Por lo pronto, los dos puntos más cuestionados por la oposición fueron corregidos. El primero, la posibilidad de que se formen nuevas posiciones dominantes a partir del ingreso de las telefónicas, fue eliminado del proyecto final. El problema aquí es que la convergencia tecnológica, según estiman los especialistas, es inevitable, y en algún momento será necesario regularla. En una interesante nota publicada el martes en La Nación, el consultor Enrique Carrier explica la necesidad de fomentar la competencia entre proveedores –telefónicas y cableoperadores– del mismo modo que se hizo con la banda ancha, cuyo crecimiento fue exponencial, y evitar el riesgo de posiciones dominantes mediante una distinción entre transportadores de señal y proveedores de contenidos. “Habrá que evitar que la red tenga discrecionalidad total para determinar los contenidos que transporte y, sobre todo, los que no transporte”, escribió Carrier.
El segundo punto cuestionado es el de la autoridad de aplicación. Es discutible quién debe retener el control. Por cuestiones operativas, no es ilógico pensar que debe recaer sobre el Ejecutivo. Pero lo central es establecer reglas que limiten la discrecionalidad y transparenten las decisiones en lo referente a la autorización de licencias, la programación de los medios oficiales y la publicidad del Estado. Hasta el momento, la política kirchnerista fue muy opaca en estos puntos, que conviene no soslayar: aunque se ha creado un consenso bastante amplio en el universo progresista alrededor de la gestión de Tristán Bauer, cabe preguntarse qué sucedería si, digamos, Mauricio Macri llega al gobierno y designa a, digamos, Pancho Dotto como director de Canal 7: seguramente a muchos les parecerá sensato que exista un consejo asesor, técnicamente competente y políticamente diverso, que matice los desfiles de modelos con algún que otro programa cultural. La institucionalización de las decisiones y la construcción de capacidades profesionales de gestión, dos modalidades a las que el Gobierno no es muy adepto, son menos una necesidad del presente que una apuesta al futuro.

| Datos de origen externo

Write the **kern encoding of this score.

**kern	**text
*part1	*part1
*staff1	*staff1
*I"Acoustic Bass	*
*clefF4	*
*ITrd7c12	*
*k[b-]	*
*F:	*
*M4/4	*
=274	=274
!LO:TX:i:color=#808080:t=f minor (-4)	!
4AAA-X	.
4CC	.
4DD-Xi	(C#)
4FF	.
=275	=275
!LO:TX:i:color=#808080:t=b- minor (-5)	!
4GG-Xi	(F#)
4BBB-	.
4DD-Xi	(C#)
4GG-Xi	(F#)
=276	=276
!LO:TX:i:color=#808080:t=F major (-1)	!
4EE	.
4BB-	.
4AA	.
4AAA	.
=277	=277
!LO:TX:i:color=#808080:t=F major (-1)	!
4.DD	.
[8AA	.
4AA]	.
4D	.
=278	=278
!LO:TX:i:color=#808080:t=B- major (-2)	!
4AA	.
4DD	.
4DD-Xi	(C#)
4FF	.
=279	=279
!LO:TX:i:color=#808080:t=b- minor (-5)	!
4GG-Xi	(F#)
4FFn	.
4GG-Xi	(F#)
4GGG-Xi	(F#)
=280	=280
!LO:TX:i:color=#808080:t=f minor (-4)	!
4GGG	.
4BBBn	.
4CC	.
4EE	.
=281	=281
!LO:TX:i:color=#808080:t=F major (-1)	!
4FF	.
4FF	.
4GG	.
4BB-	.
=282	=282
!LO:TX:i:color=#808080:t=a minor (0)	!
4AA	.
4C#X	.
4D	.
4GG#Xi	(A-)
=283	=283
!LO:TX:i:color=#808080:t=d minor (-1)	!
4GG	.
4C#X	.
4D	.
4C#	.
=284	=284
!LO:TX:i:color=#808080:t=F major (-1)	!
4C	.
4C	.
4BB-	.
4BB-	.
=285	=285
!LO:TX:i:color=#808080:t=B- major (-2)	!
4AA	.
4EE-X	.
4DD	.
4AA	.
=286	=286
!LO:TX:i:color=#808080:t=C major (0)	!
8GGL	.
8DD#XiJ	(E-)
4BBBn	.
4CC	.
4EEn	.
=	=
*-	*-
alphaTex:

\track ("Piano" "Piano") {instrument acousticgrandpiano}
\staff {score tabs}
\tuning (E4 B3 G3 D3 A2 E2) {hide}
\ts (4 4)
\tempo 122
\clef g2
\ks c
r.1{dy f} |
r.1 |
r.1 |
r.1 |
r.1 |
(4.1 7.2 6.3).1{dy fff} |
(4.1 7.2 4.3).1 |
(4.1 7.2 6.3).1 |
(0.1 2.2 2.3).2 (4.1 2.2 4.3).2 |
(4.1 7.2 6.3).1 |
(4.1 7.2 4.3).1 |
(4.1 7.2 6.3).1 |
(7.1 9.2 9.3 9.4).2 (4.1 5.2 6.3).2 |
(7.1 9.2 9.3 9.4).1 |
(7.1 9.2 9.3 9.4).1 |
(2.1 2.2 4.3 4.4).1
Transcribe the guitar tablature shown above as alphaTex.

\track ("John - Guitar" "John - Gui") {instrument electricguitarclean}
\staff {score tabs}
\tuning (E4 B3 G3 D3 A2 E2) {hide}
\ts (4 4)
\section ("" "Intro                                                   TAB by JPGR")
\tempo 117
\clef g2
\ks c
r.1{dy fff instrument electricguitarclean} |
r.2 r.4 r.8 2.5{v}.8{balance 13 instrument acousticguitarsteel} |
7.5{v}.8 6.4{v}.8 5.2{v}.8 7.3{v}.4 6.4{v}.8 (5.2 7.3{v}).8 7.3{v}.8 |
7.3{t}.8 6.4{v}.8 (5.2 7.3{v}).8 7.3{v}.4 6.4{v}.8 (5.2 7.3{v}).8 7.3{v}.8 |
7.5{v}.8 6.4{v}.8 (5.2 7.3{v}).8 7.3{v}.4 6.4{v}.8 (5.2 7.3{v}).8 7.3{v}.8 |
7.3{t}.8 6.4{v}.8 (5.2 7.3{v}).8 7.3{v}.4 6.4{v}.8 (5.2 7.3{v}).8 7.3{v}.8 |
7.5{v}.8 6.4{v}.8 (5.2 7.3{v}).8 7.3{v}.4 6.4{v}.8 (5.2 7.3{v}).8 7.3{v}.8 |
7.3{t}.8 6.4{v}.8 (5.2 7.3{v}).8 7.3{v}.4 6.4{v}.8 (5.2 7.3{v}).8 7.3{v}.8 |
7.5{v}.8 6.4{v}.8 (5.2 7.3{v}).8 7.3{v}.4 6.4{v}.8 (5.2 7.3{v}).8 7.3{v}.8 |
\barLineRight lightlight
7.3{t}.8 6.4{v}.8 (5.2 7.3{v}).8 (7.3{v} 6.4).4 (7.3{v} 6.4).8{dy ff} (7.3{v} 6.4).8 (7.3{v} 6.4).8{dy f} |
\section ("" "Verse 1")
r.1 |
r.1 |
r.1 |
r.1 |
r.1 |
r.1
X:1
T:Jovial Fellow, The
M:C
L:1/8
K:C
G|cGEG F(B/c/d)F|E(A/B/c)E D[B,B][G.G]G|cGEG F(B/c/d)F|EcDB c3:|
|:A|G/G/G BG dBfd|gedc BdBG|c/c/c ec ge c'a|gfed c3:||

El panorama mediático argentino es amplio, muy vivaz y muy complejo (algo lógico en un país de amplias clases medias, con raíces de inmigrantes que traían sus puntos de vista y luchaban por expresarlos), aunque también muy concentrado. Tiene razón Mario Wainfeld cuando dice que en sociedades democráticas y complejas ninguna ley, ninguna decisión y ninguna política, por más importante que sea, es totalmente definitoria. No se trata, por lo tanto, de disolver un monopolio que no existe –mono = uno–, ni de frenar una ofensiva oficial censuradora que sería imposible de aplicar incluso en el caso de ésa fuera la intención del Gobierno, sino de establecer una nueva regulación con un papel más preponderante del Estado, definir los límites de la autoridad pública y fijar las nuevas condiciones de la prosperidad empresarial.